TASK DIRECTIONS:
Reproduce every line of text in the listing below word for word, keeping the original spelling and line breaks. Leave the pictures out of your answer.

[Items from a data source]
* * * * * * * * *
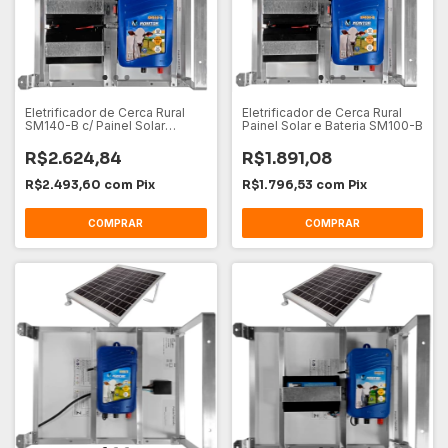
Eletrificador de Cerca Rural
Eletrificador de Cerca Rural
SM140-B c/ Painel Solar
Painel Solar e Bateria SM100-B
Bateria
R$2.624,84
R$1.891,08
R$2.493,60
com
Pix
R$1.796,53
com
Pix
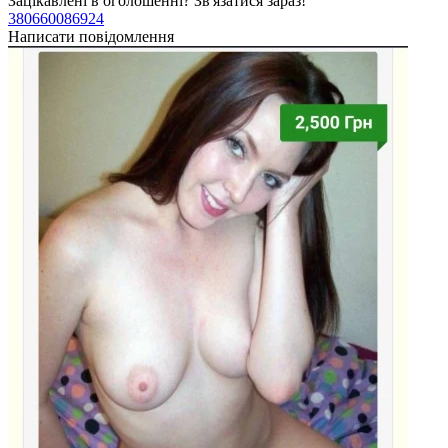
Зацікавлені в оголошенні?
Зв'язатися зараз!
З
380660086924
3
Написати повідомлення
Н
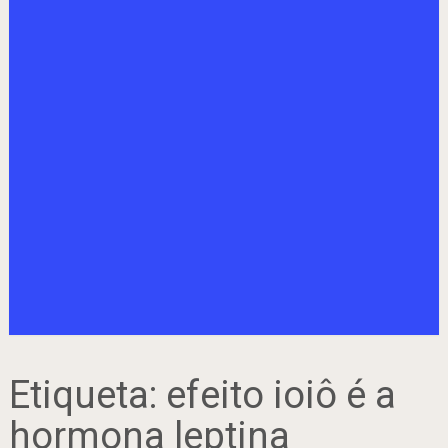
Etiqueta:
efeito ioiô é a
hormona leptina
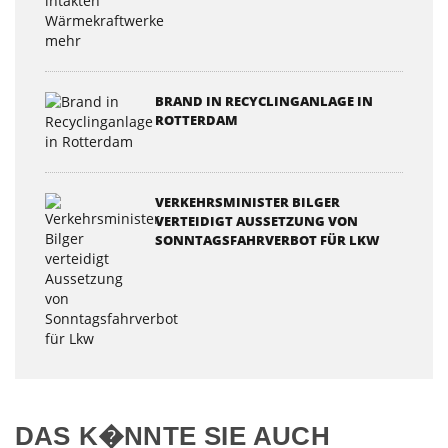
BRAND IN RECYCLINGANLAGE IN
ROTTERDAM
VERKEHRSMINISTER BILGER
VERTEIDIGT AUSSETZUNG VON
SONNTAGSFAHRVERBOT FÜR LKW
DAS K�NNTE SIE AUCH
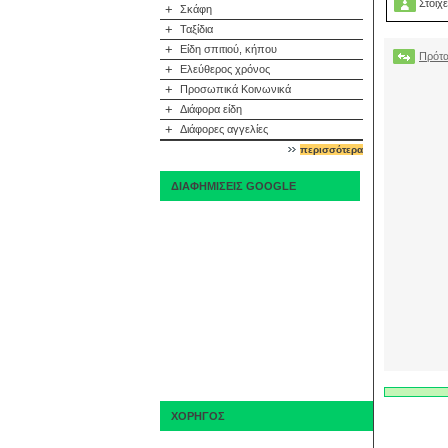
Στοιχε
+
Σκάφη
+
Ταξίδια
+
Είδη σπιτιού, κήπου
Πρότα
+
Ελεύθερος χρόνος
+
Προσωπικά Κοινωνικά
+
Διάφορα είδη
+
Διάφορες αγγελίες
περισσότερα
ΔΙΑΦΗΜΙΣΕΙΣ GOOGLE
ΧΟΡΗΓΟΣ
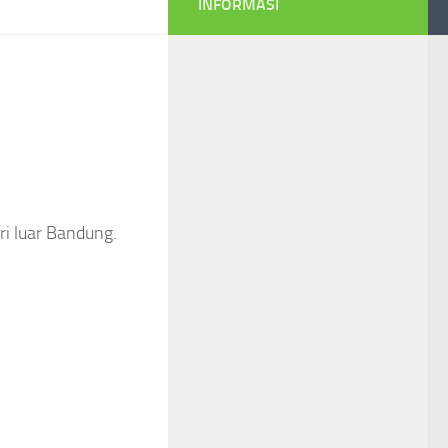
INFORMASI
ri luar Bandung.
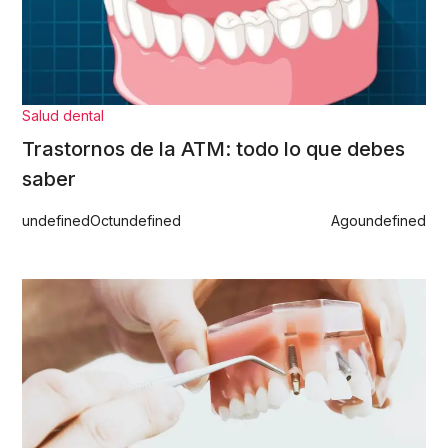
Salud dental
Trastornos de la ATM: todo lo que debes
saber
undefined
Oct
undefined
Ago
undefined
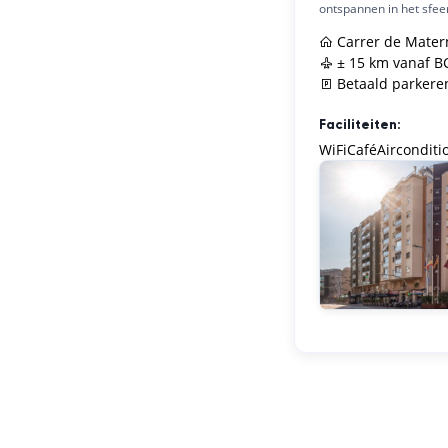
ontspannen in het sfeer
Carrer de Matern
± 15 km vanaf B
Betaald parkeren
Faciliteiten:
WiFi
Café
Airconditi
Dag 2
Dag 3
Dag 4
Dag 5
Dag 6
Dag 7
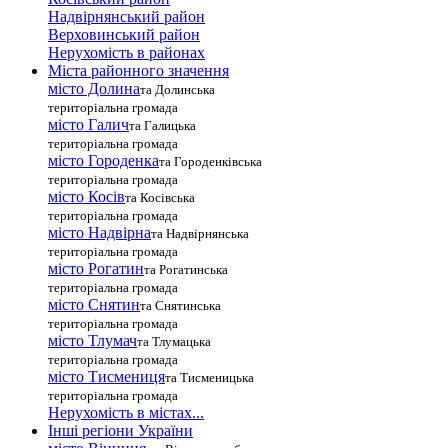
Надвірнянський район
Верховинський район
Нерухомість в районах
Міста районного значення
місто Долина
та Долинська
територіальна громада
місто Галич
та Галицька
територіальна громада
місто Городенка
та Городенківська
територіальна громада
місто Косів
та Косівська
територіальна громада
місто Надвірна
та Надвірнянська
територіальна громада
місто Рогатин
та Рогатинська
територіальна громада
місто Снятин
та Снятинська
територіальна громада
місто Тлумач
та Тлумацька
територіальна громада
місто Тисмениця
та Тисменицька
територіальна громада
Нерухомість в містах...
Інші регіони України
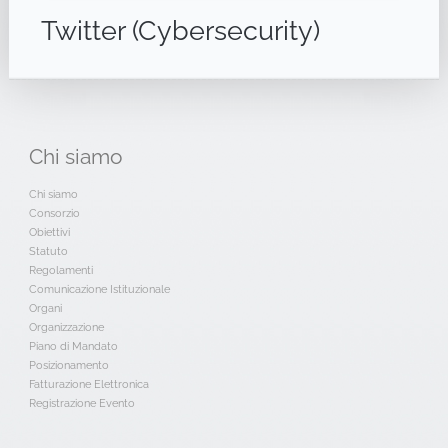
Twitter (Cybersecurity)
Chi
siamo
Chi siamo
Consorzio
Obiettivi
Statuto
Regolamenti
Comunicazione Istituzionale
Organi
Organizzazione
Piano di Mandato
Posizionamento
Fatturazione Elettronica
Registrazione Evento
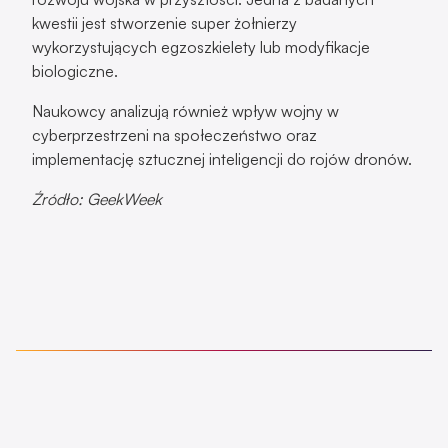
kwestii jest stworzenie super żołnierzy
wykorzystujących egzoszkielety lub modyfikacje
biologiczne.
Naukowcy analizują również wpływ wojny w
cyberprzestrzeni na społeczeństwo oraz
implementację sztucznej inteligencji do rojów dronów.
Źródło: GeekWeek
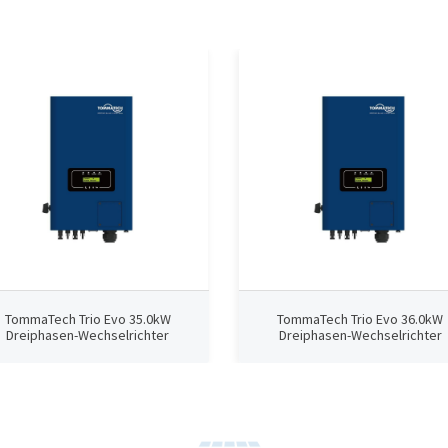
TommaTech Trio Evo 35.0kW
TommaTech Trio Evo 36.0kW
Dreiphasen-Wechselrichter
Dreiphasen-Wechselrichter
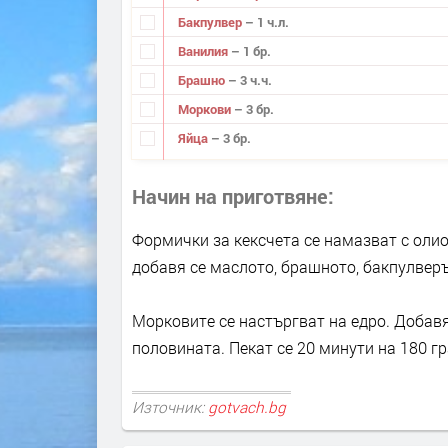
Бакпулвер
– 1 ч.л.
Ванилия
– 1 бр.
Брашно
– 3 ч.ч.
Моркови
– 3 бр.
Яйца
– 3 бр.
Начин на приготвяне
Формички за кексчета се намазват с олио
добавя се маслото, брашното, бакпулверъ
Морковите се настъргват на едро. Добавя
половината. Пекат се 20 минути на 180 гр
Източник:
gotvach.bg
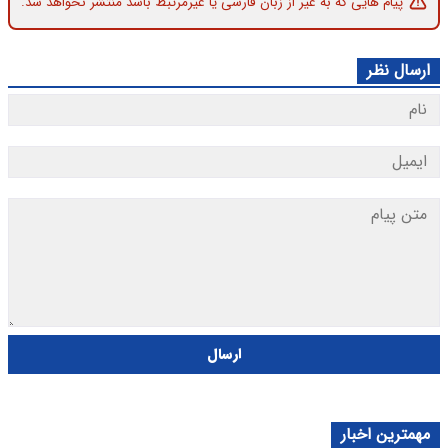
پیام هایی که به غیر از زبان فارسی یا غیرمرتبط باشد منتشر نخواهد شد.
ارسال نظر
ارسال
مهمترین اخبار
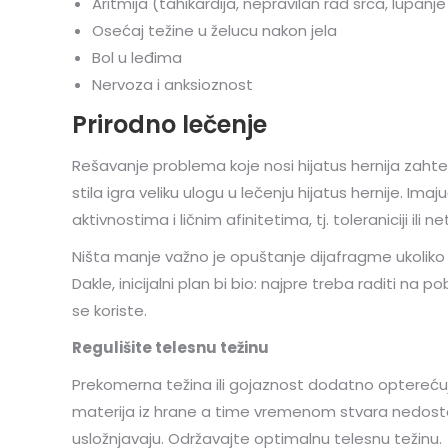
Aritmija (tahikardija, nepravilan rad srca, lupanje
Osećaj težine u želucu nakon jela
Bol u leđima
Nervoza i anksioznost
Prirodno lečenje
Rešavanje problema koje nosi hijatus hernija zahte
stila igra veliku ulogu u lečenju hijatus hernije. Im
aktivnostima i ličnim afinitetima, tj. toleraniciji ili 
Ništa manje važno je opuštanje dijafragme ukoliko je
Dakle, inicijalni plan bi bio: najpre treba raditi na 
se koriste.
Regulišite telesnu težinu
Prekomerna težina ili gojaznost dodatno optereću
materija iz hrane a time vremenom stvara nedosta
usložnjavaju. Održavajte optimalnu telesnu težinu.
* * * * * * * * *
RESULT BELOW:
Eletrificador de Cerca Rural
Eletrificador de Cerca Rural
SM140-B c/ Painel Solar
Painel Solar e Bateria SM100-B
Bateria
R$2.624,84
R$1.891,08
R$2.493,60
com
Pix
R$1.796,53
com
Pix
Зацікавлені в оголошенні?
Зв'язатися зараз!
З
380660086924
3
Написати повідомлення
Н
Etiqueta:
efeito ioiô é a
hormona leptina
BRAND IN RECYCLINGANLAGE IN
ROTTERDAM
VERKEHRSMINISTER BILGER
VERTEIDIGT AUSSETZUNG VON
SONNTAGSFAHRVERBOT FÜR LKW
DAS K�NNTE SIE AUCH
Στοιχε
+
Σκάφη
+
Ταξίδια
+
Είδη σπιτιού, κήπου
Πρότα
+
Ελεύθερος χρόνος
+
Προσωπικά Κοινωνικά
+
Διάφορα είδη
+
Διάφορες αγγελίες
περισσότερα
ΔΙΑΦΗΜΙΣΕΙΣ GOOGLE
ΧΟΡΗΓΟΣ
INFORMASI
ri luar Bandung.
Salud dental
Trastornos de la ATM: todo lo que debes
saber
undefined
Oct
undefined
Ago
undefined
ontspannen in het sfeer
Carrer de Matern
± 15 km vanaf B
Betaald parkeren
Faciliteiten:
WiFi
Café
Airconditi
Dag 2
Dag 3
Dag 4
Dag 5
Dag 6
Dag 7
Надвірнянський район
Верховинський район
Нерухомість в районах
Міста районного значення
місто Долина
та Долинська
територіальна громада
місто Галич
та Галицька
територіальна громада
місто Городенка
та Городенківська
територіальна громада
місто Косів
та Косівська
територіальна громада
місто Надвірна
та Надвірнянська
територіальна громада
місто Рогатин
та Рогатинська
територіальна громада
місто Снятин
та Снятинська
територіальна громада
місто Тлумач
та Тлумацька
територіальна громада
місто Тисмениця
та Тисменицька
територіальна громада
Нерухомість в містах...
Інші регіони України
Twitter (Cybersecurity)
Chi
siamo
Chi siamo
Consorzio
Obiettivi
Statuto
Regolamenti
Comunicazione Istituzionale
Organi
Organizzazione
Piano di Mandato
Posizionamento
Fatturazione Elettronica
Registrazione Evento
kwestii jest stworzenie super żołnierzy
wykorzystujących egzoszkielety lub modyfikacje
biologiczne.
Naukowcy analizują również wpływ wojny w
cyberprzestrzeni na społeczeństwo oraz
implementację sztucznej inteligencji do rojów dronów.
Źródło: GeekWeek
TommaTech Trio Evo 35.0kW
TommaTech Trio Evo 36.0kW
Dreiphasen-Wechselrichter
Dreiphasen-Wechselrichter
Бакпулвер
– 1 ч.л.
Ванилия
– 1 бр.
Брашно
– 3 ч.ч.
Моркови
– 3 бр.
Яйца
– 3 бр.
Начин на приготвяне
Формички за кексчета се намазват с олио
добавя се маслото, брашното, бакпулверъ
Морковите се настъргват на едро. Добавя
половината. Пекат се 20 минути на 180 гр
Източник:
gotvach.bg
پیام هایی که به غیر از زبان فارسی یا غیرمرتبط باشد منتشر نخواهد شد.
ارسال نظر
ارسال
مهمترین اخبار
Aritmija (tahikardija, nepravilan rad srca, lupanje
Osećaj težine u želucu nakon jela
Bol u leđima
Nervoza i anksioznost
Prirodno lečenje
Rešavanje problema koje nosi hijatus hernija zahte
stila igra veliku ulogu u lečenju hijatus hernije. Im
aktivnostima i ličnim afinitetima, tj. toleraniciji ili 
Ništa manje važno je opuštanje dijafragme ukoliko je
Dakle, inicijalni plan bi bio: najpre treba raditi na 
se koriste.
Regulišite telesnu težinu
Prekomerna težina ili gojaznost dodatno optereću
materija iz hrane a time vremenom stvara nedosta
usložnjavaju. Održavajte optimalnu telesnu težinu.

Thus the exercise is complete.